25/6/09

Dijo. Por la autoreflexión es que la angustia nos corroe. Es porque el oficio nace de otro lado. No desde allí, desde donde me controlan. Una mano, una en la cadera y otra en la garganta. Se hunde lentamente produciendo arcadas que, tras unos segundos de costumbre por insistencia, concluyen en un vómito que no llega a ser despedido. Así ,la mano suave me acaricia desde adentro. Él se muerde el labio con una malicia que ya le es propia.

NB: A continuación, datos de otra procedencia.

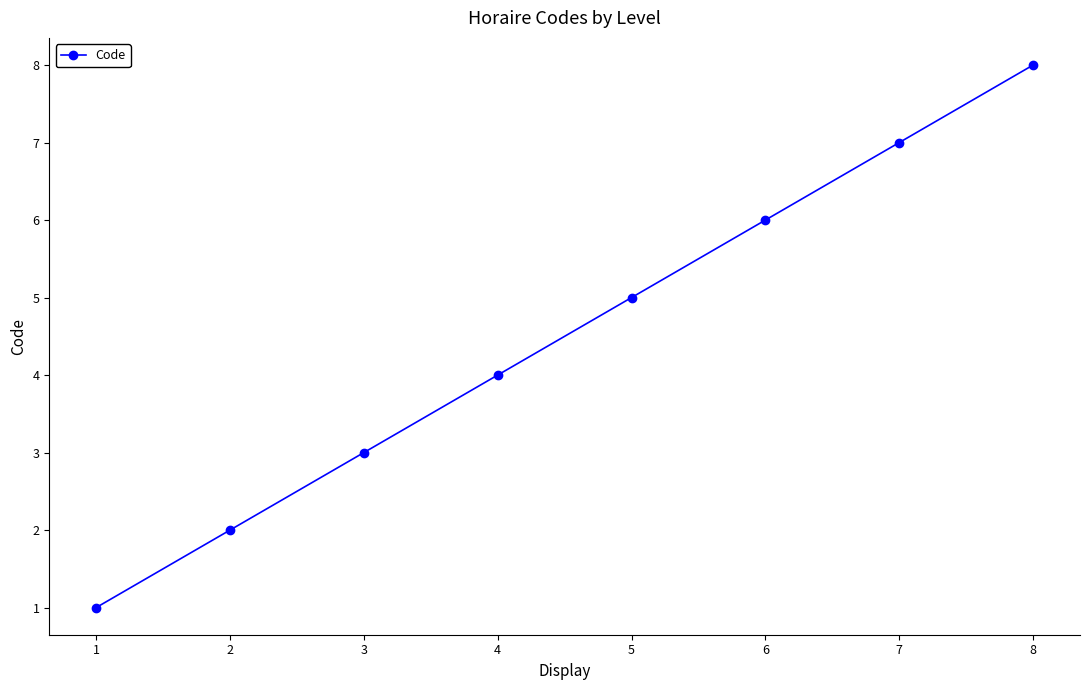

Approximately how many times larger is the value at 8 compared to 1?

8.0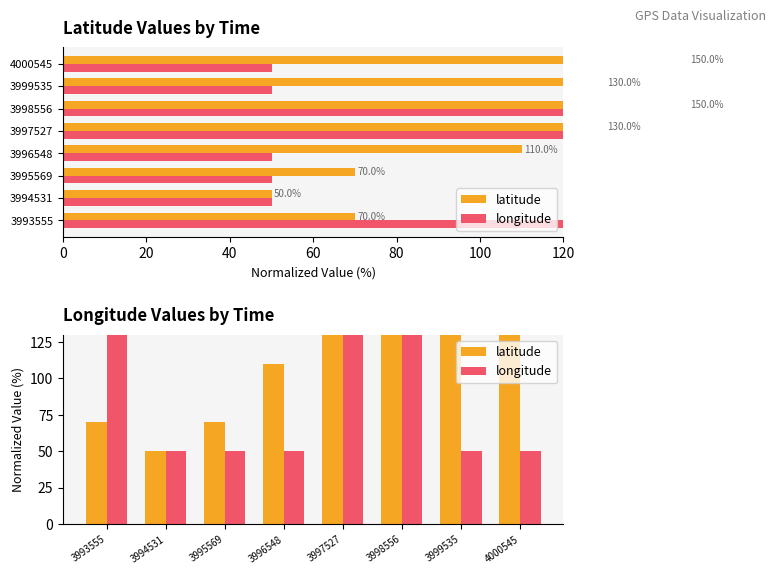

Reading left to right, extract all data points from this chart.

latitude: 70.0	50.0	70.0	110.0	130.0	150.0	130.0	150.0
longitude: 150.0	50.0	50.0	50.0	150.0	150.0	50.0	50.0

Y mira con la fijeza de quien sabe lo que ocasiona. La risa distrae al vómito que, latente, dialoga con el reloj de pulsera de la mano que busca colmarme, poseerme. Pentrada por la piel y los pelos de su extremidad, siento las paredes del estómago acariciadas por la punta de los dedos, de sus dedos. Tiene las uñas mordidas, despintadas y gastadas por el uso.
De frente, él le explicó, con la paciencia del maestro, que no esa metáfora barata la que corresponde al trabajo. Sonrió, luego de discutir sobre la sensualidad perdida del mensaje siempre ausente, y desnudó tres dientes, sólo tres (porque bien sabía desnudarse) y la miró sabiendo.
Nunca la espera se le había vuelto tan sofocante. No podía terminar de limpiarse las uñas. Los restos de esmalte rojo la aguardaban entre el algodón y el quitaesmalte que nunca compró. Ella esperaba que él dijera, con la distancia que acostumbraba, cuál sería el día pautado.
Y tras varios meses de espera, él la besó con la mirada.